The attacks specifically targeted the public-facing websites of the port authorities in Groningen, Amsterdam, Rotterdam, and Den Helder. The initial impact was felt on Tuesday, with the websites for the port operators in Rotterdam, Amsterdam, and Den Helder becoming unreachable for a period of several hours. The technical nature of the attacks involved flooding the web servers with an overwhelming amount of traffic, a hallmark of DDoS campaigns. According to the Port of Rotterdam, these attacks were traced back to and originated from IP addresses based in Russia and Serbia. The group itself employs what security researchers characterize as amateurish tools, but their methods proved effective enough to achieve their primary goal of rendering the targeted websites inaccessible.
The scope and duration of the disruption varied by location. While the sites for Rotterdam, Amsterdam, and Den Helder were restored after a few hours of downtime, the website for the Groningen Seaports remained offline for a significantly longer period. It was inaccessible for the entire following weekend. This extended outage coincided with a major public open day event held by Groningen Seaports on Saturday, which the port's spokesperson noted was particularly inconvenient timing for the organization from a public communications standpoint.
The incident response from the affected port authorities was focused on assessment and public communication. The port operating companies each confirmed that they had been subjected to DDoS attacks. The Port of Rotterdam further confirmed that their analysis had identified a Russian group as the perpetrator. Crucially, all entities involved conducted investigations to determine the full extent of the intrusion and potential damage. These investigations concluded that the impact was strictly limited to the public websites. Internal operational technology (OT) systems and critical infrastructure used for the core business of shipping logistics, cargo handling, and vessel traffic management were housed on separate, isolated servers and were not compromised or affected in any way. A spokesperson for the Port of Rotterdam emphasized this point, stating that while the website is an important public information channel, the company's operations are not dependent on it.

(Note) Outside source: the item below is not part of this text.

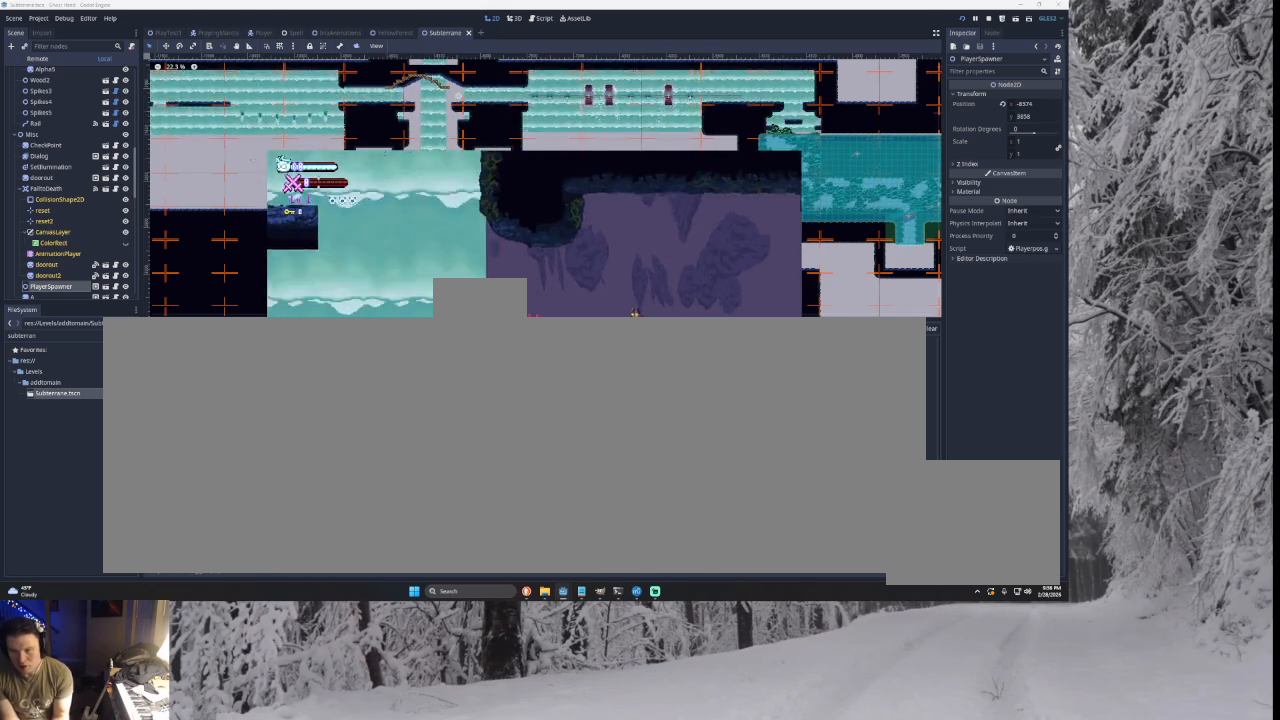
{"buttons": ["TRIANGLE"], "left_stick": "left", "right_stick": "center", "events": [[333, "TRIANGLE", "down"]]}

The consequences of the attack were therefore confined to a temporary loss of public web presence and the associated inconvenience of being unable to communicate digitally with the public for a defined period. There was no disruption to the physical port operations, maritime traffic, or cargo movement in any of the affected harbors. No data breaches, financial losses, or system compromises were reported as a result of these attacks. The primary success for the NoName057(16) group was the achievement of publicity and the demonstration of their ability to temporarily disrupt the online presence of their chosen targets in support of their political motives. The group publicized their claimed success within their dedicated Telegram channels, a common practice for such hacktivist entities to gain notoriety and amplify their message.

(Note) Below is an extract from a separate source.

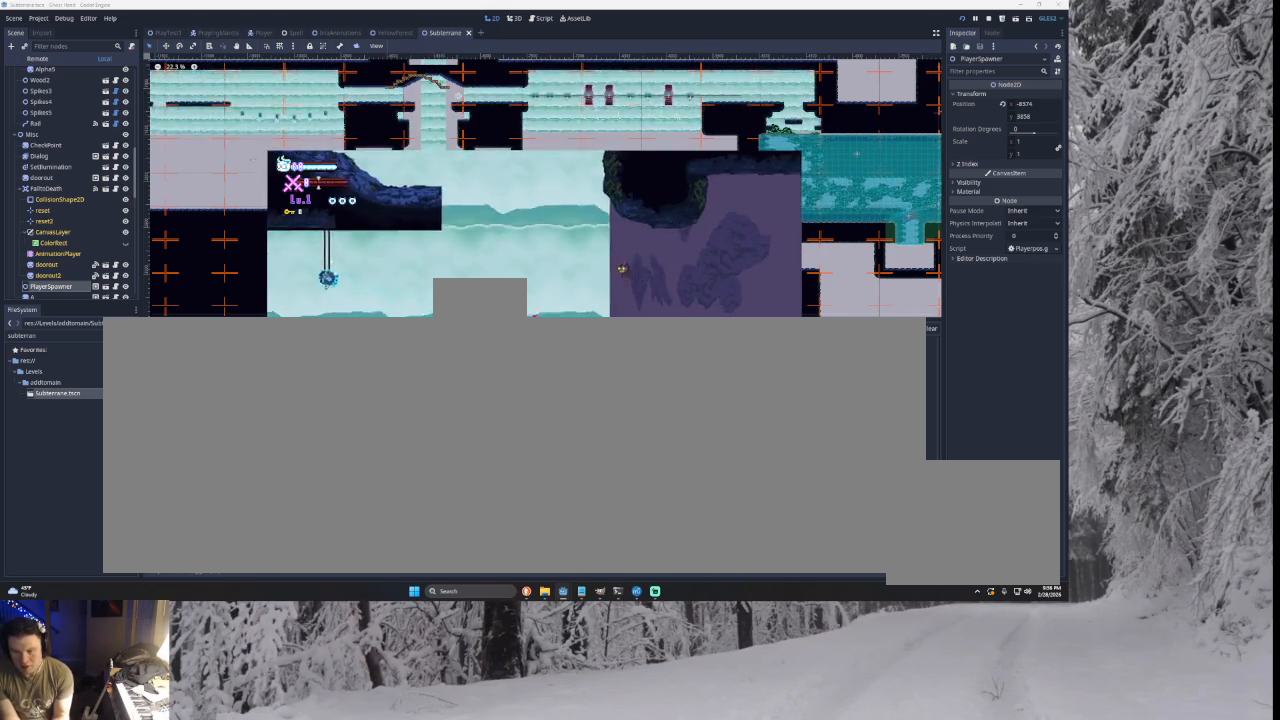
{"buttons": [], "left_stick": "up", "right_stick": "center", "events": [[167, "TRIANGLE", "down"], [300, "left_stick", "up"], [333, "TRIANGLE", "up"]]}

Security researchers tracking the group describe NoName057(16) as a small collective of pro-Russian hacktivists that emerged shortly after the full-scale Russian invasion of Ukraine. Their activities primarily consist of DDoS attacks against targets they perceive as opposing Russia. Their typical targets include the banking sector, private companies that supply the defense industry, and logistical entities within NATO countries. This incident against the Dutch ports is consistent with their previous campaigns, which have included similar attacks against the website of the Danish central bank and a Polish government website in the preceding year. The group's actions are characterized as ideologically driven hacktivism rather than sophisticated cybercrime for financial gain.